Banks’ short-term overseas borrowing on the riseKorean banks’ short-term overseas borrowing climbed in December as lenders rushed to secure foreign currency liquidity amid concerns over a deterioration in external conditions, the financial watchdog said yesterday.
A total of 16 local banks refinanced 120.3 percent of their maturing short-term foreign debts through fresh borrowing last month, compared with 95.9 percent in November, according to the Financial Supervisory Service.
The rollover rate gauges the percentage of fresh overseas borrowing against foreign debts that mature in one year or less. A refinancing rate of more than 100 percent indicates that local lenders have acquired more fresh foreign loans rather than refinancing their maturing foreign debts.
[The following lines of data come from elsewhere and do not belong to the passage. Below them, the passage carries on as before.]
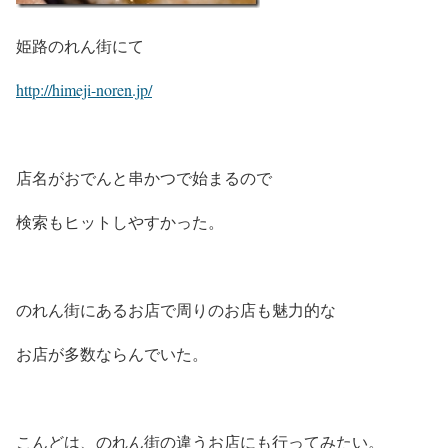
姫路のれん街にて
http://himeji-noren.jp/
店名がおでんと串かつで始まるので
検索もヒットしやすかった。
のれん街にあるお店で周りのお店も魅力的な
お店が多数ならんでいた。
こんどは、のれん街の違うお店にも行ってみたい。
The refinancing rate of 12 local banks’ mid and long-term foreign debts stood at 174.4 percent, slipping from 179 percent a month ago, the FSS said.
The December figure marked the seventh straight month that lenders acquired fresh foreign debts, it added.
“Local banks expanded their foreign borrowing as part of preemptive efforts to brace for a worsening of external circumstances,” the FSS said.
Market uncertainties stemming from the euro zone debt crisis and slowing economic growth is expected to linger this year amid sovereign credit downgrades and a lump of euro zone government debt maturities.